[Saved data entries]
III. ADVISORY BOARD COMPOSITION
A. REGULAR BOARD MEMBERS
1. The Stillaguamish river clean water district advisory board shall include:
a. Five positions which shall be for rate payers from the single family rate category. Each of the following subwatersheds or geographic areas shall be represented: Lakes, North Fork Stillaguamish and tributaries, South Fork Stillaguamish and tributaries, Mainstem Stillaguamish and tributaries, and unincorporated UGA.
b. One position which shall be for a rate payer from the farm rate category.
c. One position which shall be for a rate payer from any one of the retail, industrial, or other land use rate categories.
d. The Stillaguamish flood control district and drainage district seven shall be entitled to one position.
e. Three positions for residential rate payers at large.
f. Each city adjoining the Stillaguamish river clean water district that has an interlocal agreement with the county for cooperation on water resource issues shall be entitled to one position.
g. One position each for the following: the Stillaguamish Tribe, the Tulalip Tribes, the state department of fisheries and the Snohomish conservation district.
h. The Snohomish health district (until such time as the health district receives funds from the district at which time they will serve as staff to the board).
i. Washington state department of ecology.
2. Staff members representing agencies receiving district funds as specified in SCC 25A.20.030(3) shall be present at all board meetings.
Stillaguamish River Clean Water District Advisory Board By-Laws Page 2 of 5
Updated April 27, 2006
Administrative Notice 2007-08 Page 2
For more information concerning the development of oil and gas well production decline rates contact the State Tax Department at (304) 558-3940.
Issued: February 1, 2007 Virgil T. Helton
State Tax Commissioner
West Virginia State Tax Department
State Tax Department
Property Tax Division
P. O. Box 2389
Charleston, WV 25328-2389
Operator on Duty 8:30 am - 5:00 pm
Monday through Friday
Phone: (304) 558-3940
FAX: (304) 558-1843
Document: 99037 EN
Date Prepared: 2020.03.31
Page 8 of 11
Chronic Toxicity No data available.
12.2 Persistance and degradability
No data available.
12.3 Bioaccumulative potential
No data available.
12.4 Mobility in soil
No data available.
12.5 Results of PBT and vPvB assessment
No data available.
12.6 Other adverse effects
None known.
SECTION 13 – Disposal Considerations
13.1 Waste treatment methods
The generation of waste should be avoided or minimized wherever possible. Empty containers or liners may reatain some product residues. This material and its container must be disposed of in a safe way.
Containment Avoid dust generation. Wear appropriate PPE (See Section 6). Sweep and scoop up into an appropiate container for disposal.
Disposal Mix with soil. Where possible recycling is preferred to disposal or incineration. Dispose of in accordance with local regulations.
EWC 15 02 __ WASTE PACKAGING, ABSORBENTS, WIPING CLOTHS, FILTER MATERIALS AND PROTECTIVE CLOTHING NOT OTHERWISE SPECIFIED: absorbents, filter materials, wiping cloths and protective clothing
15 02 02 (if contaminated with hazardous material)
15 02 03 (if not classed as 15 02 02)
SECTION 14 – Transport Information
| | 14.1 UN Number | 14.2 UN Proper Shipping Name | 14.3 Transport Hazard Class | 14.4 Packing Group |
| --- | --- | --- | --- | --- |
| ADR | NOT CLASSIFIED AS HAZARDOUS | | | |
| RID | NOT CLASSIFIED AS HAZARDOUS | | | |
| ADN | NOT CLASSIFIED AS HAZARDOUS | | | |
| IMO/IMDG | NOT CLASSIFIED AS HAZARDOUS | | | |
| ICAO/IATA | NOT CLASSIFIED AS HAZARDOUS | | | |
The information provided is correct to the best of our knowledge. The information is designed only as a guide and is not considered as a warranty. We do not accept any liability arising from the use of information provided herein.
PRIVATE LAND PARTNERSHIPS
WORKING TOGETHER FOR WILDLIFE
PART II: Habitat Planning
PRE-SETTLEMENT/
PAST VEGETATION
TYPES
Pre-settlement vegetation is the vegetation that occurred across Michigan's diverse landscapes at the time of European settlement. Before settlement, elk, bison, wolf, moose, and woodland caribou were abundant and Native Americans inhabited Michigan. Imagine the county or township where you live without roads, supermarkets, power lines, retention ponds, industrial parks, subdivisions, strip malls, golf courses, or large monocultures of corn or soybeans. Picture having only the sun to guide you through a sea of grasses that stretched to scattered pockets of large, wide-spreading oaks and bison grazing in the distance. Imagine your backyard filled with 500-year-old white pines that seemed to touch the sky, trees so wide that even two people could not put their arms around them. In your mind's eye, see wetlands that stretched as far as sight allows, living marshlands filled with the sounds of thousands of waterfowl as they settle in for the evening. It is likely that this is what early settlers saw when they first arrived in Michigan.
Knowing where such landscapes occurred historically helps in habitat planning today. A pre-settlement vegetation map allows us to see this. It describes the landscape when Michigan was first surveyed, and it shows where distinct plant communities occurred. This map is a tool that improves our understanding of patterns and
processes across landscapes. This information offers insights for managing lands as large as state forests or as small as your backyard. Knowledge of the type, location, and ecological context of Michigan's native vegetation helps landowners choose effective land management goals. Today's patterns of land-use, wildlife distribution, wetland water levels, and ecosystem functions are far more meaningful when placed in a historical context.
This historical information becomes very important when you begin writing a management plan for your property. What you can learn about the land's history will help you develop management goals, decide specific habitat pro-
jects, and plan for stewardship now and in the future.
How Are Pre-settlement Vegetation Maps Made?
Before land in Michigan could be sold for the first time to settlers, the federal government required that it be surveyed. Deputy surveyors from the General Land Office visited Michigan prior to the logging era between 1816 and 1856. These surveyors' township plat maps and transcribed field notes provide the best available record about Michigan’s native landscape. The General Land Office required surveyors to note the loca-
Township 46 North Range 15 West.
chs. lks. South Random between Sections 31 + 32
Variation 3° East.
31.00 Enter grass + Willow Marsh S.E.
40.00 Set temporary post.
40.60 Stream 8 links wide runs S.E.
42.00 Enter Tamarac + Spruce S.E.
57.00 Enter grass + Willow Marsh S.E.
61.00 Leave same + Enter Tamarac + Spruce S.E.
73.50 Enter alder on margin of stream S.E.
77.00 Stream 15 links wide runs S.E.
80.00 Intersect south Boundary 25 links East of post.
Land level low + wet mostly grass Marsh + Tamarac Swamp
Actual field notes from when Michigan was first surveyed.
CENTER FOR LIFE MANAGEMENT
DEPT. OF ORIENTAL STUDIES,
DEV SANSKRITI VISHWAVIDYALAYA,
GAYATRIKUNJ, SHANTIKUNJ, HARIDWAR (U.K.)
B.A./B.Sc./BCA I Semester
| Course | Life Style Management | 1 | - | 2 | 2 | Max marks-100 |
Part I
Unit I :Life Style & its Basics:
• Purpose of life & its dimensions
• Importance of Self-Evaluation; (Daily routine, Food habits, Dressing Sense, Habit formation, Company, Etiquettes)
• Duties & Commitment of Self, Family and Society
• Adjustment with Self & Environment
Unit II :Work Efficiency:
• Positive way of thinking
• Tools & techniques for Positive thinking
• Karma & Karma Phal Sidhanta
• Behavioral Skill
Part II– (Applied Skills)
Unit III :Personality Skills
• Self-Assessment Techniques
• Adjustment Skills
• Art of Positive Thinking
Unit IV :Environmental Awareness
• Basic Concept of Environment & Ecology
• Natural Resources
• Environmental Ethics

● EXERCISE PROMPT
In the lines above, find each one with "entitled" and list it.

● WORKED SOLUTION
d. The Stillaguamish flood control district and drainage district seven shall be entitled to one position.
f. Each city adjoining the Stillaguamish river clean water district that has an interlocal agreement with the county for cooperation on water resource issues shall be entitled to one position.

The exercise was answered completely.